**TESTO FORNITO:**

L’impero del Gran Bassarab: alle origini dell’idea imperiale romena

conferenza del Dr. Dan Ioan Muresan (EHESS, Parigi)
nel ciclo di conferenze ”Idee al confronto”
BIBLIOTECA DELL’ACCADEMIA DI ROMANIA
27 OTTOBRE 2010, ORE 18,30

L’impero del Gran Bassarab.
Alle origini dell’idea imperiale romena

La formazione degli stati medievali romeni rappresenta un tema prediletto per la storiografia romena, soggetto di fondamentali opere ed oggetto d’accesi dibattiti. Ciò malgrado, numerosi sono i punti ancora da chiarire, ad iniziare proprio dal nome e l’origine etnica del fondatore della Valacchia e della dinastia - Bassarab I.
L’intervento intende riportare all’attenzione una serie di fonti meno frequentate e ancora insuficientemente studiate. L’analisi di due testi di notevole importanza – il Prooinmenion del Codice giuridico imperiale (Zakonnik) dello zar Stefano Dušan di Serbia e la Vita di San Vita di Massimo Kausokalybites – rilevano il fatto che il vero nome di battesimo del fondatore della Valacchia era Giovanni. Ma l’aspetto ancor più importante che se ne evince riguarda il fatto che tanto egli, quanto il suo successore Nicola Alessandro erano considerati zar o basilei. Si entra così in un altro tema molto dibattuto, quello dell’idea imperiale dei romeni: queste fonti rivelano in maniera sorprendente che essa comparve non solo dopo il 1453, ma addirittura agli inizi dell’esistenza statale romena.

**COMPITI DA SVOLGERE:**
• A. Trascrivi dal testo sull'impero del Gran Bassarab il passo che si apre con le parole contenenti "L’intervento intende riportare" e si chiude con "dell’esistenza statale romena.".
• B. Per favore, porta avanti il testo sull'impero del Gran Bassarab a partire dal punto in cui si interrompe.

**DATI DISPONIBILI:**

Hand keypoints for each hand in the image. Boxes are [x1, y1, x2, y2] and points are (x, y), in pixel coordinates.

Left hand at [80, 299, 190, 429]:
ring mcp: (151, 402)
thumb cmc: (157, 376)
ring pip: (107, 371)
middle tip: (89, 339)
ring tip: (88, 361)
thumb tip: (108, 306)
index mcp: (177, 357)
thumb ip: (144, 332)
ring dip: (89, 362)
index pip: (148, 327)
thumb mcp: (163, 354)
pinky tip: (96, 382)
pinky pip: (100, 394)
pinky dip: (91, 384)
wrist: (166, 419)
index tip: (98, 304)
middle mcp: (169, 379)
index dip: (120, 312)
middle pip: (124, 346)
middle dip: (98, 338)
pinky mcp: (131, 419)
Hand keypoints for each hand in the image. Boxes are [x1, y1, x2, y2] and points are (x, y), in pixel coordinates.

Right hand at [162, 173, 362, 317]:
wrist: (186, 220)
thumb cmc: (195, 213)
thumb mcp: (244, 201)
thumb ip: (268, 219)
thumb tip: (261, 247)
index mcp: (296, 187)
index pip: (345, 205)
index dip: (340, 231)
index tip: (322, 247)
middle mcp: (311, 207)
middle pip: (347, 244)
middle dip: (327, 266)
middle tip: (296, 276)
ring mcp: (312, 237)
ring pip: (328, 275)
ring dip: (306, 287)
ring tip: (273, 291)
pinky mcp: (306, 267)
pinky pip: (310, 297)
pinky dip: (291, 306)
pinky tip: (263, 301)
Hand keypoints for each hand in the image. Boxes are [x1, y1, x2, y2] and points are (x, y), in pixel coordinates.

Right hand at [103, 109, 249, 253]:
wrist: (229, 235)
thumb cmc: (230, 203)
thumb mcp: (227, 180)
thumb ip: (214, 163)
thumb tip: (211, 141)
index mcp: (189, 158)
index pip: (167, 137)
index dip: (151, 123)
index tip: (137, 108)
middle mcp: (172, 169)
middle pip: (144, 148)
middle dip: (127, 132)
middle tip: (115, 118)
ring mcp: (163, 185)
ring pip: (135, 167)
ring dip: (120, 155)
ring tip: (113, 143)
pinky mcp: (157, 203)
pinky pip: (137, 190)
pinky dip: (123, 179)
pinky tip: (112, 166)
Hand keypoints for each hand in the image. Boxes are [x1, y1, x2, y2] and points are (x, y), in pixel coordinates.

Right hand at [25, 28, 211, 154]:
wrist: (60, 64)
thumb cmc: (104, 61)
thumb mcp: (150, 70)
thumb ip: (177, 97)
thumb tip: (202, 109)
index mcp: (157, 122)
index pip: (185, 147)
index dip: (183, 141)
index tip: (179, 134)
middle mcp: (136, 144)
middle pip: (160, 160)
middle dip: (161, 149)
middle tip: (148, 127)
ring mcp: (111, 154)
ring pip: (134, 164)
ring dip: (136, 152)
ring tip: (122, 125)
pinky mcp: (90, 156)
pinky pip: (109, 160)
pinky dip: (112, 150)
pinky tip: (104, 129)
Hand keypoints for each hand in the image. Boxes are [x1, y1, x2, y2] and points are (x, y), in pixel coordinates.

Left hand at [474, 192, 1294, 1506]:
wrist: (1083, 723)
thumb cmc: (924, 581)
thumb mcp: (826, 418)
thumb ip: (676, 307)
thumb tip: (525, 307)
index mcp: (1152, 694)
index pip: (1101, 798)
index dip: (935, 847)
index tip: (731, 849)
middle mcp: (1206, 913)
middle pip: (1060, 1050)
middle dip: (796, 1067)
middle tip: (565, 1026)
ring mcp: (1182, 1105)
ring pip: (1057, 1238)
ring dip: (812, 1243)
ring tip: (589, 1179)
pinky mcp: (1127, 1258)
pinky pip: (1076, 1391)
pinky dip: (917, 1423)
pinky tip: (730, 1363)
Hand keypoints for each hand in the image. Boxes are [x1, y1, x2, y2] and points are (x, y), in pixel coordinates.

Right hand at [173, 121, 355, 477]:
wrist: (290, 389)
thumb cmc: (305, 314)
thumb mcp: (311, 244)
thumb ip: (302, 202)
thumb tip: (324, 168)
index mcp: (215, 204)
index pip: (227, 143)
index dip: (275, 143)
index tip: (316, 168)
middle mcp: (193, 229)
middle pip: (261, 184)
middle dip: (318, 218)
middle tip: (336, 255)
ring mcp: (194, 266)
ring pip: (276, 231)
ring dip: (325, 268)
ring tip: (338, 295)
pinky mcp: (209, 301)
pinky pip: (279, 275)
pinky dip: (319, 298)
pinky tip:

**RISPOSTE PER NUMERO:**
• A.
L’intervento intende riportare all’attenzione una serie di fonti meno frequentate e ancora insuficientemente studiate. L’analisi di due testi di notevole importanza – il Prooinmenion del Codice giuridico imperiale (Zakonnik) dello zar Stefano Dušan di Serbia e la Vita di San Vita di Massimo Kausokalybites – rilevano il fatto che il vero nome di battesimo del fondatore della Valacchia era Giovanni. Ma l’aspetto ancor più importante che se ne evince riguarda il fatto che tanto egli, quanto il suo successore Nicola Alessandro erano considerati zar o basilei. Si entra così in un altro tema molto dibattuto, quello dell’idea imperiale dei romeni: queste fonti rivelano in maniera sorprendente che essa comparve non solo dopo il 1453, ma addirittura agli inizi dell’esistenza statale romena.

• B.
Ma che impero poteva essere la Valacchia del Trecento? La ricerca di una risposta pertinente ci potrerà a rilevare l’importanza del Khanato del Basso Danubio fondato dal beklerbek Nogai dell’Orda d’Oro, un signore quasi indipendente dall’autorità di Saraj e proclamato addirittura khan attorno al 1300. Lo stato da lui fondato dominava l’intera area del Basso Danubio, le terre romene, la Serbia, la Bulgaria e la Galizia fino al fiume Nistro, e si basava su una salda alleanza con l’Impero bizantino. La sua capitale era Isaccea (Sacgi) / Vicina, importante sede metropolitana ortodossa ed emporio commerciale frequentato dai mercanti italiani. Le fonti russe che lo ricordano si riferiscono a lui con il titolo di zar: la concezione politica ortodossa ammetteva la legittimità della discendenza di Gengis Khan.
Ciò che desideriamo argomentare è che l’impero di Giovanni Bassarab e di Nicola Alessandro, che fiorì dopo il 1320, altro non rappresenta che l’assunzione da parte della formazione politica di Curtea de Arges della formula imperiale mongola a cui avevano ricorso precedentemente Nogai e suo Aiglio Ceka. Indicheremo quale fu la base legale di questa translatio imperii e rileveremo l’influsso della concezione politica mongola su quella della Valacchia.
Assunta l’importanza dell’influsso mongolo, l’ultima parte della nostra dimostrazione tenterà di mettere in evidenza il fatto che il nome Bassarab altro non è inizialmente che un titolo turcomongolo. Ciò spiega anche perché alle prime sue occorrenze esso compaia nella forma Aino ad oggi criptica di veliki basarab (Gran Bassarab), titolo assunto dal voivoda romeno Giovanni di Curtea de Arges, divenuto in seguito titolo della stessa dinastia e della formazione politica da lui guidata (Bassarabia).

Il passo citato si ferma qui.